- _Source text_:
────────
Factoring polys in sympy - python

I'm doing a very simple probability calculations of getting subset of X, Y, Z from set of A-Z (with corresponding probabilities x, y, z).
And because of very heavy formulas, in order to handle them, I'm trying to simplify (or collect or factor - I dont know the exact definition) these polynomial expressions using sympy.
So.. having this (a very simple probability calculation expression of getting subset of X,Y,Z from set of A-Z with corresponding probabilities x, y, z)
import sympy as sp
x, y, z = sp.symbols('x y z')
expression = (
x * (1 - x) * y * (1 - x - y) * z +
x * (1 - x) * z * (1 - x - z) * y +
y * (1 - y) * x * (1 - y - x) * z +
y * (1 - y) * z * (1 - y - z) * x +
z * (1 - z) * y * (1 - z - y) * x +
z * (1 - z) * x * (1 - z - x) * y
)
────────
- _Data excerpts_:
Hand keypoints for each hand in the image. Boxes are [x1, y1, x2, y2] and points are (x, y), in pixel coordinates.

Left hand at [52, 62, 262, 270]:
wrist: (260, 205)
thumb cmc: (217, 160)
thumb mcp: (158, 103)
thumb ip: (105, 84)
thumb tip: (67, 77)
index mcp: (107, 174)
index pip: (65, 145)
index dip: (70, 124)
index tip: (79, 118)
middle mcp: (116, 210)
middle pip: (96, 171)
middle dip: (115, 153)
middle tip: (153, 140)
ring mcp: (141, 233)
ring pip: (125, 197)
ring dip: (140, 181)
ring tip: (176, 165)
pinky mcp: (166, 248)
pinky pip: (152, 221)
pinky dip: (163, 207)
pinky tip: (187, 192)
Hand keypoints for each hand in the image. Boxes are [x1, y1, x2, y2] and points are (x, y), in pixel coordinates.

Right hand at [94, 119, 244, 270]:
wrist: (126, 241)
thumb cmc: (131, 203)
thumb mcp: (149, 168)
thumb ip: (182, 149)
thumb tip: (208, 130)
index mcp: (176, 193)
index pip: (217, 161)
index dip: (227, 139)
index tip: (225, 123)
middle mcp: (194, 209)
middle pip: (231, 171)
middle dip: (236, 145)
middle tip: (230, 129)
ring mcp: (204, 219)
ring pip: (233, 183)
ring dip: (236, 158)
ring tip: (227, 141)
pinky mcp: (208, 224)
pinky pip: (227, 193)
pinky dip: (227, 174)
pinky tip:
────────
- _What you need to do_:
**a)** In the sympy question, why is the poster trying to simplify the polynomial expressions? Answer in one to three sentences.
**b)** Answer these questions from the sympy question:
(i) Under what alias is sympy imported?
(ii) Which three words does the poster give for the operation, while saying they don't know the exact definition?
(iii) From what set is the subset of X, Y, Z drawn?

- _Solutions per task_:
**a)** The probability formulas are very heavy. The poster wants to simplify them with sympy so they become manageable.

**b)**
(i) sp
(ii) Simplify, collect, or factor
(iii) The set of A-Z